With its cobblestone streets, ocean views and colorful buildings, the historic section of Puerto Rico’s capital is among the most picturesque urban areas in the territorial U.S.
Explore a fortress:
Built in the 1700s to protect the city from invaders, Castillo de San Cristobal — sister fort to the more famous El Morro — is the largest Spanish fort in the Americas. The National Park Service took it over from the army in the 1960s, and visitors can now explore the watchtowers.
Looking for a good selfie opportunity? Johnny Depp filmed a memorable scene in “Pirates of the Caribbean: On Stranger Tides” at San Cristobal’s entrance.
Stroll off the beaten path:
Located along the northern city wall of Old San Juan, La Perla is a historically unsafe area now undergoing a facelift and worth a visit — although you may feel more comfortable going with a tour guide. The neighborhood was initially created as a community for servants and former slaves, to keep them away from the city’s center. But today La Perla, which has stunning ocean views, is becoming known for its music and arts scene, with concerts held regularly.

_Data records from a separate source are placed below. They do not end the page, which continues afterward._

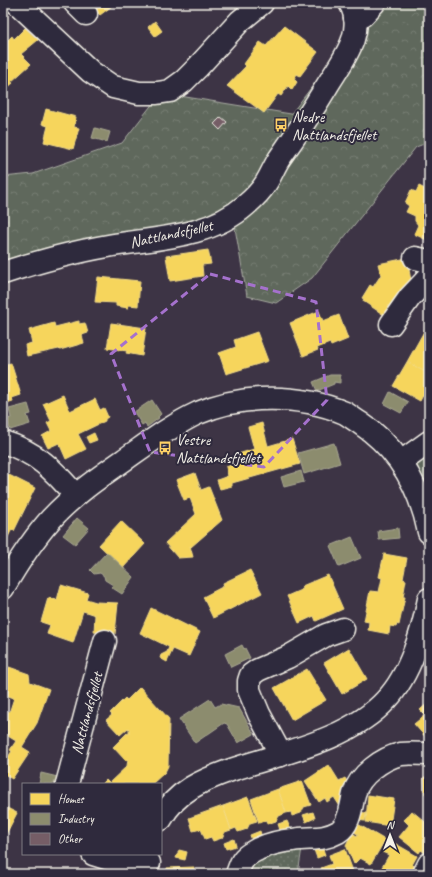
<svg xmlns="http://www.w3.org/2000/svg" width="432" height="877" font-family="Caveat,sans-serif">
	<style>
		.grass { fill: url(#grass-dots); stroke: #a9aca2 }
		.forest { fill: url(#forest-crowns); stroke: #a9aca2 }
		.homes { fill: #f6d55c; stroke: #f5dd86 }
		.industry { fill: #8c8c6e; stroke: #abaa93 }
		.building { fill: #755d66; stroke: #f4f1e8 }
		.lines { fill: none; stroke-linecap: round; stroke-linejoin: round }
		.minor-casing { stroke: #f4f1e8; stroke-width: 25 }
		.minor { stroke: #2f2a3d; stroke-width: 22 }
		.marked { fill: none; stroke: #a571cd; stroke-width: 3; stroke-dasharray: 8 5; stroke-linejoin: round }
		.labels { text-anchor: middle; stroke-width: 4; stroke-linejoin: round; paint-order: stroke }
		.poi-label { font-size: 16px; fill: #f4f1e8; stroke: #2f2a3d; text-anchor: start }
		.street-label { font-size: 16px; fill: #f4f1e8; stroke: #2f2a3d }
	</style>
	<defs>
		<pattern id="grass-dots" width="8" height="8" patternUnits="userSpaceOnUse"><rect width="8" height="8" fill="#5e675b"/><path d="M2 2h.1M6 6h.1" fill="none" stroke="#767d73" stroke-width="1.8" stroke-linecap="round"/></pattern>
		<pattern id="forest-crowns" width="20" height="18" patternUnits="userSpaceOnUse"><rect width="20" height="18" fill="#5e675b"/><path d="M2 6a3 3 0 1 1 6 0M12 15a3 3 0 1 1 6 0" fill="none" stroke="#767d73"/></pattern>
	</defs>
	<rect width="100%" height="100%" fill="#3d3445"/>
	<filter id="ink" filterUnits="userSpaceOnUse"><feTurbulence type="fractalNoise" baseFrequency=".025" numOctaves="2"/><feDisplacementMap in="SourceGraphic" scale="8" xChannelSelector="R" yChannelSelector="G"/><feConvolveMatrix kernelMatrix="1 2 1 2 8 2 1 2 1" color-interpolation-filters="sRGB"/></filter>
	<g filter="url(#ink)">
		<!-- grass -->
		<polygon class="grass" points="303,841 298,874 245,874 249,860"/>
		<!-- forest -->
		<g class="forest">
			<polygon points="376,3 429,3 429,142 416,147 312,278 276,303 247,296 235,228 91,253 3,279 3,177 33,174 122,143 161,93 291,114"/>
			<polygon points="429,450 429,519 411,470"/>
		</g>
		<!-- homes -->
		<g class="homes">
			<polygon points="90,3 116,3 100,15"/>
			<polygon points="155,21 162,31 155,36 148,27"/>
			<polygon points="284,26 318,52 300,76 297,74 294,79 297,82 292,90 288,86 281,96 278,94 264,113 227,86 246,66 244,64 260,42 266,46"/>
			<polygon points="25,28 38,40 21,54 31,64 11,82 13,83 7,88 3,84 3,34 8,40 12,36 14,39"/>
			<polygon points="46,109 76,117 74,127 79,128 73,149 44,142 48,126 42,124"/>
			<polygon points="419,186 429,191 429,241 414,234 418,225 415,221 415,216 406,212 409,206 405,203 411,190 416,192"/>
			<polygon points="208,250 211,264 202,265 203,276 170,281 166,256"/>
			<polygon points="407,258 411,281 387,317 363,301 364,299 362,298 370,285 373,287 381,275 378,264"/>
			<polygon points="98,277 140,281 138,306 129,305 128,308 116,306 116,303 95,302"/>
			<polygon points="319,311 323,321 339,315 348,339 331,346 330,343 317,348 318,350 303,356 290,323"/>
			<polygon points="79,321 79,324 85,323 88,333 82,335 84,343 60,350 59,349 27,356 25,345 32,343 29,330 54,323 55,327"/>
			<polygon points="429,322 429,340 422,335"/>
			<polygon points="111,323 146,328 142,356 126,353 127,351 107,348"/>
			<polygon points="257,332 268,361 226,374 219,353 236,347 234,340"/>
			<polygon points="422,335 429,340 429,374 407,362"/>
			<polygon points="407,362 429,374 429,384 420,401 393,386"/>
			<polygon points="11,363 21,395 12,398 13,401 3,404 3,365"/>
			<polygon points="63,395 70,411 95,399 100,410 104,408 108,417 105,419 105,421 78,434 86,449 66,459 59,443 48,448 42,436 51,431 47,423 51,421 43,404"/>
			<polygon points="262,423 268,446 292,439 300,464 232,483 232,486 220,489 217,480 228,476 226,467 237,463 235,455 254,449 248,427"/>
			<polygon points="94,433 97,440 89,443 86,437"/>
			<polygon points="3,472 35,488 14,531 12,529 7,539 5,538 3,542"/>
			<polygon points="195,473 201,490 209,487 222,520 191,547 190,546 193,557 178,558 165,543 196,514 190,498 184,500 176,480"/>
			<polygon points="121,521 145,544 123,568 99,545"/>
			<polygon points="384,554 407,558 403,579 406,580 403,597 405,597 399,625 397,624 396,627 390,626 389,634 368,630 369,622 364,621 370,591 379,592 382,578 379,577"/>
			<polygon points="250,570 262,593 213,618 203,597 224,586 223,583"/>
			<polygon points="328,575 343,609 316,621 314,616 299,623 287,596 303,589 302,586"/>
			<polygon points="61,585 88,593 86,599 96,602 118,603 115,634 94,632 95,615 83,611 73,643 47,634 50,625 41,622 48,598 57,600"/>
			<polygon points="151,608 200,632 189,656 173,649 167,662 160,658 161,655 167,652 169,647 140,633"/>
			<polygon points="349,648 367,679 342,694 324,663"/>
			<polygon points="9,667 29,674 30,682 49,689 37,723 22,747 30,752 12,779 3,773 3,765 12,751 10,750 16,741 3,733 3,718 10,710 14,698 3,694 3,684"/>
			<polygon points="307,669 326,700 292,720 274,688"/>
			<polygon points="140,687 169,719 168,766 165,772 152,784 102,784 106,780 109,783 127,766 128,759 126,761 113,747 127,733 129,734 129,729 128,728 120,735 106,720 112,715 110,713 125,698 127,700"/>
			<polygon points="429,702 429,741 414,724 425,715 420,710"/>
			<polygon points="329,765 339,781 345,778 351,788 341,808 334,797 327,802 325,798 319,802 305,781"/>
			<polygon points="424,777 429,777 429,794 425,794"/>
			<polygon points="302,781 311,805 304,807 301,813 292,816 291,812 286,813 278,789"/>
			<polygon points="278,789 286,813 279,816 276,821 267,824 266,820 259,823 251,799"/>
			<polygon points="368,795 394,799 390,826 366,822"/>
			<polygon points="248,797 257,821 250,823 247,829 238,832 236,828 231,830 223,806"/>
			<polygon points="3,806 17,813 3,840"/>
			<polygon points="223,806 231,830 225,832 222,838 213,841 211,837 205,839 201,829 193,831 189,818"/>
			<polygon points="412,811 429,825 429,851 427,854 421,850 419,853 399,837 409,825 404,820"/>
			<polygon points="313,812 315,818 306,822 303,815"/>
			<polygon points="357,812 366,813 365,821 356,820"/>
			<polygon points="287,821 292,832 282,836 278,824"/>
			<polygon points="356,823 385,840 371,864 360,858 354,864 346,845 352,833 357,836 358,834 352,831"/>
			<polygon points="260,831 262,838 252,841 250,835"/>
			<polygon points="234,839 236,846 226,849 224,843"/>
			<polygon points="389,840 417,856 412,865 415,866 412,871 416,873 415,874 391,874 381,869 389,855 382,852"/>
			<polygon points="322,846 325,855 317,858 314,850"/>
			<polygon points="345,849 354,874 323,874 321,868 332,864 329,855"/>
			<polygon points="179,850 187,852 185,860 176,858"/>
			<polygon points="194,867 194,871 192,871 192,874 167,874 167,868"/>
			<polygon points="219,870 225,871 225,874 192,874 192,871"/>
		</g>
		<!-- industry -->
		<g class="industry">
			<polygon points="95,128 110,132 107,142 92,138"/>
			<polygon points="330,375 340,375 340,383 334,382 334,384 317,391 313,382"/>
			<polygon points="390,392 408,402 401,413 384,404"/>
			<polygon points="152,400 161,414 158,417 159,418 147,427 145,423 142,425 134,412"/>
			<polygon points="28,404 31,414 27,415 30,424 10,430 7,419 11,418 9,409"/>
			<polygon points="334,443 340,463 304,474 298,453"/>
			<polygon points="301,471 304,482 284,487 281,477"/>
			<polygon points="77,518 89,528 75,544 63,535"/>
			<polygon points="398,528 399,538 379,540 378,531"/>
			<polygon points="352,537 361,558 339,567 330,546"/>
			<polygon points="107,552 134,577 122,594 111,587 113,585 105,580 104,576 100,573 94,574 90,570"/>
			<polygon points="242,645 244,649 245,648 250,658 231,667 225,654"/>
			<polygon points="210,699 215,707 221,704 239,708 254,734 238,743 227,724 224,723 195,743 179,719"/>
			<polygon points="41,773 62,778 61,784 39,784"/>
		</g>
		<!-- building -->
		<polygon class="building" points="221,117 227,122 220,130 214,124"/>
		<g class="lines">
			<!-- minor casing -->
			<g class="minor-casing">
				<g id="minor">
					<polyline points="17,3 91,72 113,87 139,93 157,93 170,91 184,81 197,68 240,21 262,3"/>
					<polyline points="75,3 86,14"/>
					<polyline points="355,18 363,15 374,3"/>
					<polyline points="415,258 429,261"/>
					<path d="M 3,273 C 37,262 73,252 108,246 C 154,238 209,238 246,205 C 253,199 261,191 266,183 C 271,175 274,167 279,159 C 296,135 312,111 327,86 C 342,61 367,32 350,3"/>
					<polyline points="391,324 410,297 429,277"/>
					<path d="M 3,442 C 36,452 54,470 75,495"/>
					<polyline points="401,462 429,442"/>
					<path d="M 3,588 C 17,564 32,540 51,519 C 72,496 98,478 124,460 C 147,444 172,425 198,413 C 242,394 300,394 345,413 C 350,416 355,420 360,423 C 399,449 420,487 429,532"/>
					<polyline points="281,755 259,714 249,690 249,681 251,675 258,670 288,657 326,635 343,629"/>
					<polyline points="67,784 105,641"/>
					<path d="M 161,819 C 176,791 203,780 231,770 C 282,753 350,740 387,699 C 410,675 423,630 429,599"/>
					<polyline points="93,854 109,859 149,863"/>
					<path d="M 237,874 C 239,869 240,864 243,860 C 246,855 253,852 258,849 C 269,844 281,841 293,840 C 310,837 322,841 338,832 C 350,825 351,806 354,794 C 359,775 383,758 401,754 C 410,753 420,754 429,754"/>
					<polyline points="424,874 429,864"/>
				</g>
			</g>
			<!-- minor -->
			<use href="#minor" class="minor"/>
		</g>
	</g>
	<!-- marked area -->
	<path class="marked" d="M 210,274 L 316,302 L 327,400 L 264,467 L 150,452 L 111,354 Z"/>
	<!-- icons -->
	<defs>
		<g id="bus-bare" transform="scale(1.08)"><path d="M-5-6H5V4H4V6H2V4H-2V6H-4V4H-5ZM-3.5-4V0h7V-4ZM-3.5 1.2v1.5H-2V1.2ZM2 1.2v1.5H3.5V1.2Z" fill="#ffd166" stroke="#2f2a3d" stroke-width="2.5" paint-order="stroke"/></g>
	</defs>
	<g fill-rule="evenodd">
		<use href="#bus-bare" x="281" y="125"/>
		<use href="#bus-bare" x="165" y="448"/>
	</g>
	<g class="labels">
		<!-- poi labels -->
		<g class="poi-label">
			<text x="292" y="122">Nedre<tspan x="292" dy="18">Nattlandsfjellet</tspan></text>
			<text x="176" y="445">Vestre<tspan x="176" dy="18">Nattlandsfjellet</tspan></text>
		</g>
		<!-- street labels -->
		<g class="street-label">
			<text transform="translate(171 233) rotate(-12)" y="6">Nattlandsfjellet</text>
			<text transform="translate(86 713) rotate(-75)" y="6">Nattlandsfjellet</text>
		</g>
	</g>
	<!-- margin -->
	<rect width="432" height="877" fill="none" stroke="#2f2a3d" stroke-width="16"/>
	<rect x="8" y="8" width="416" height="861" fill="none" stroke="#f4f1e8" stroke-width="1.5" filter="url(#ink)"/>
	<!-- legend -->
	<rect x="22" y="783" width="140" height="72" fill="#2f2a3d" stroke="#7e7a81"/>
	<rect x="30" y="793" width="20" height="12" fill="#f6d55c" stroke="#7e7a81"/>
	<text x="58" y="803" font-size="12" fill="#f4f1e8">Homes</text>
	<rect x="30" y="813" width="20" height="12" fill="#8c8c6e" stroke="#7e7a81"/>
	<text x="58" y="823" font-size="12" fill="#f4f1e8">Industry</text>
	<rect x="30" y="833" width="20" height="12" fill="#755d66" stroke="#7e7a81"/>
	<text x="58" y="843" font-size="12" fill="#f4f1e8">Other</text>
	<!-- north arrow -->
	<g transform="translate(390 835)" stroke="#2f2a3d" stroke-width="3" paint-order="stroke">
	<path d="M0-3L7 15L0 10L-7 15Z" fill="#f4f1e8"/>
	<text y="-6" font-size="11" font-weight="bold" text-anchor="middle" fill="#f4f1e8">N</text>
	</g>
</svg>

Most tourists head to La Perla’s Santa Maria Magdalena de Pazzis Cemetery, the final resting place of many of the island’s most historic figures.
Eat like a local:
Put finding a tasty mofongo high on your must-eat list. The fried plantain dish is usually served with meat or fish. Order it at Cafe Puerto Rico (208 Calle O’Donnell).
Head into the Condado section of San Juan for something a little less traditional at Budatai, where you’ll find a fusion of Puerto Rican and Asian flavors from “Iron Chef” contestant Roberto Trevino.
New hotel option:
Bringing the whole family for a warm weather vacay? Hyatt House, Puerto Rico’s first extended-stay hotel, just opened in San Juan. The hotel features roomy suites with full kitchens and living rooms.
Mind the furrier citizens:
It’s impossible to walk through Old San Juan without seeing the stray cats that call the neighborhood home. Said to be the descendents of the felines that strolled Columbus’ ships, the cats are synonymous with this section of the city.
If you like pina coladas:
The pina colada — the rum and coconut drink that traces its history to San Juan in the 1960s — has quite a contested history. The Barrachina (104 Calle Fortaleza) and the Caribe Hilton Hotel (1 San Geronimo St.) both claim their bartenders invented the sweet cocktail, and both have marble plaques attesting to that fact at their entrances.
Looking for a dive bar instead? The bartenders at El Batey, the oldest bar in San Juan, have plenty of tales to tell about life in Puerto Rico back in the day.